> [TEXT FOR ANALYSIS]:

The bridge is scheduled for replacement starting in 2016. The City of Toronto plans to build a temporary bridge to restore vehicular traffic in advance of the replacement construction. North of the CNE grounds, the east side is dominated by industrial or transitional industrial to residential and commercial buildings of Liberty Village, with several old factories being converted to loft-style condominiums; the west side is single-family homes with one apartment building south of King Street. The neighbourhood to the west is named Parkdale, developed before 1900. North of Queen Street West, Dufferin is residential on both sides, with the large Dufferin Mall on the west side of Dufferin, south of Bloor Street; this was the former site of the Dufferin Park Racetrack. Across the street from the mall is the Dufferin Grove city park. From Queen Street north to College Street, the neighbourhood is known as Little Portugal. North of College, west of Dufferin is the former village of Brockton and on the east is the Dufferin Grove neighbourhood, named after the park on the east side of Dufferin.
Dufferin station is located at Dufferin and Bloor Street on Line 2 Bloor–Danforth of the Toronto subway system. From Bloor Street to Davenport, Dufferin is lined with homes built from the 1920s to post-World War II; the Galleria Shopping Centre is located on the west side of Dufferin and on the south side of Dupont Street. The neighbourhood west of Dufferin in this area is known as Wallace Emerson, while on the east it is known as Dovercourt Park. North of Davenport, Dufferin ascends the former Lake Iroquois shoreline escarpment. North of the escarpment, the street continues to be residential on both sides north to Eglinton Avenue West. Between Rogers Road and Eglinton Avenue West, Dufferin crosses two steep ravines. North of Eglinton Avenue, it becomes a six-lane arterial road through industrial and low-density commercial lands of the former North York; the regional shopping centre of Yorkdale Shopping Centre is located at Dufferin and Highway 401. The sections from Eglinton into York Region was Vaughan Road.
North of Wilson Avenue, Dufferin is interrupted by Downsview Airport and Allen Road, the latter of which feeds Dufferin north of Kennard Avenue, north of Sheppard Avenue. A broken section of Dufferin Street runs parallel with Allen Road, one block east, south of the continuation from Allen Rd. from Sheppard Ave. to Kennard Ave. This section ends in a cul-de-sac just south of Kennard. North of Wilson, Dufferin Street runs 210 metres to Katherine Street and continues on as Beffort Road/Hanover Road. Dufferin Street continues north of Steeles Avenue into the city of Vaughan; the section north to Highway 7 and Langstaff Road is a six-lane arterial road, designated as York Regional Road 53. North of that, it narrows to four lanes narrows again two blocks north of Major Mackenzie Drive to two lanes. North of Lloydtown/Aurora Road / 18th Sideroad, it is maintained by King Township and terminates just north of Graham Sideroad in the Holland Marsh, after jogging at Davis Drive, the former Highway 9; the intersection of Dufferin Street and Queen Street West intersects with the main railway line from downtown to the northwest of Toronto from Union Station.

> [BRIEF A]:
In the rows, substitute "CDN" for "CloudFront" everywhere it appears between the line holding "E. Configure an Amazon" and the final line of the rows, inclusive. Return those lines with all else unchanged.

> [GIVEN DATA]:

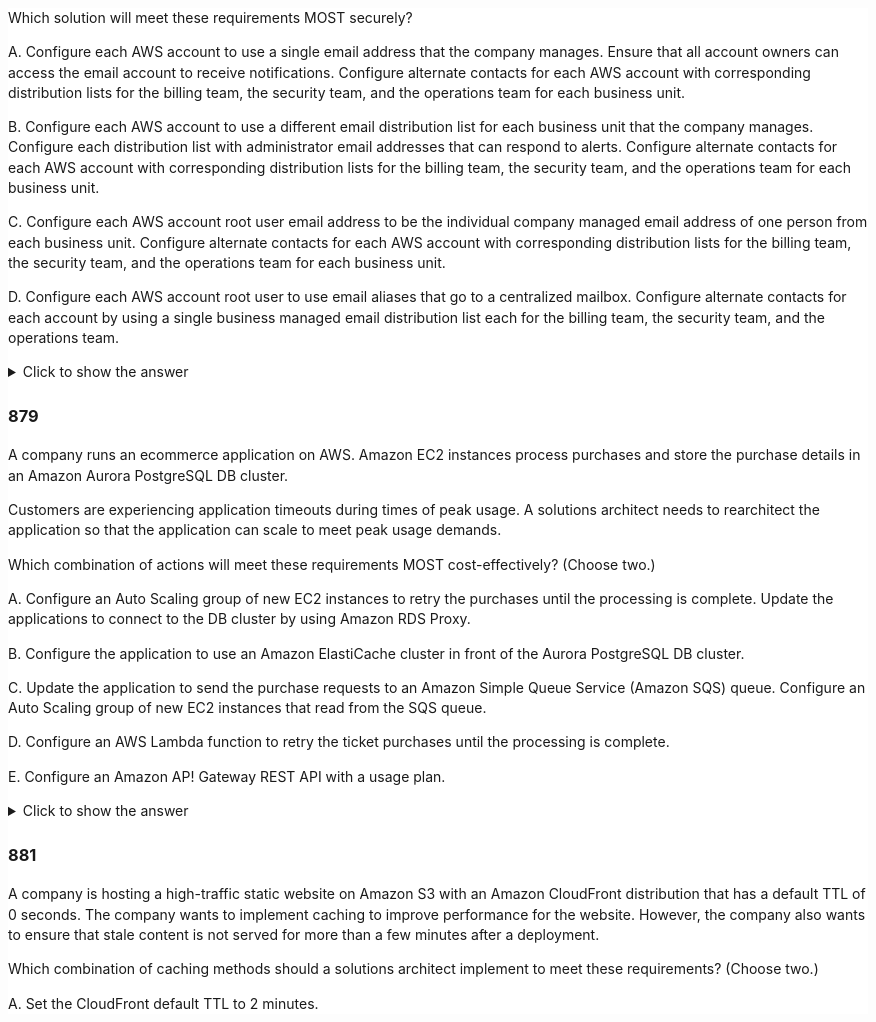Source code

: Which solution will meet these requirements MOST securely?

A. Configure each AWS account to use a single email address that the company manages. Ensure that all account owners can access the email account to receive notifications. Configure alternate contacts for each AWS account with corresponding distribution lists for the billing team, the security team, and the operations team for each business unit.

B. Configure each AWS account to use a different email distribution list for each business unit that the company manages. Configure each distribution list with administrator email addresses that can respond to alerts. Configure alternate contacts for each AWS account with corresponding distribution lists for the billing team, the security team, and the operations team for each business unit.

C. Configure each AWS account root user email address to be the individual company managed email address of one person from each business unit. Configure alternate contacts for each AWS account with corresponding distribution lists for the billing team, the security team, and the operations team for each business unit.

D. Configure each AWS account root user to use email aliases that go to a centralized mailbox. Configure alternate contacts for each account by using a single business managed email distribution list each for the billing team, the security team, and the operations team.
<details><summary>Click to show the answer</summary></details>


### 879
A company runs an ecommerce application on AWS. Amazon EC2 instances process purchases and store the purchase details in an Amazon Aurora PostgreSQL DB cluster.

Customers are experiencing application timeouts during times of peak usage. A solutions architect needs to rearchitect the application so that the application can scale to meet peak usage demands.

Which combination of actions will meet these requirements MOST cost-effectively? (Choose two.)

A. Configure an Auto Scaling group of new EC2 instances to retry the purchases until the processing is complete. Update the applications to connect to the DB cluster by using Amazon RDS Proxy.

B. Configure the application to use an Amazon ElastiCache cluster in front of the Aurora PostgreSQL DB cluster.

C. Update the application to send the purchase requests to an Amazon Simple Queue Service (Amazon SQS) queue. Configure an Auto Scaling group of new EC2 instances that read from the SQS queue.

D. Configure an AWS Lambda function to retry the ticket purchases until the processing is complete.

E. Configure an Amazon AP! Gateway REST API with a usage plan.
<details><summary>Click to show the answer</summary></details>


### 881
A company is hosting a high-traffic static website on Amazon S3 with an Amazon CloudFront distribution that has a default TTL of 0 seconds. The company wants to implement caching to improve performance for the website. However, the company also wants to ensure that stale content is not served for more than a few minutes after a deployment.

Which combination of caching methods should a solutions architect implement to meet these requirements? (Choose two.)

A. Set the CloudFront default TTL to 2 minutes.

> [BRIEF B]:
List every shopping mall or shopping centre named in the text about Dufferin Street.

> [TASK ANSWER A]:
E. Configure an Amazon AP! Gateway REST API with a usage plan.
<details><summary>Click to show the answer</summary></details>


### 881
A company is hosting a high-traffic static website on Amazon S3 with an Amazon CDN distribution that has a default TTL of 0 seconds. The company wants to implement caching to improve performance for the website. However, the company also wants to ensure that stale content is not served for more than a few minutes after a deployment.

Which combination of caching methods should a solutions architect implement to meet these requirements? (Choose two.)

A. Set the CDN default TTL to 2 minutes.

> [TASK ANSWER B]:
Dufferin Mall
Galleria Shopping Centre
Yorkdale Shopping Centre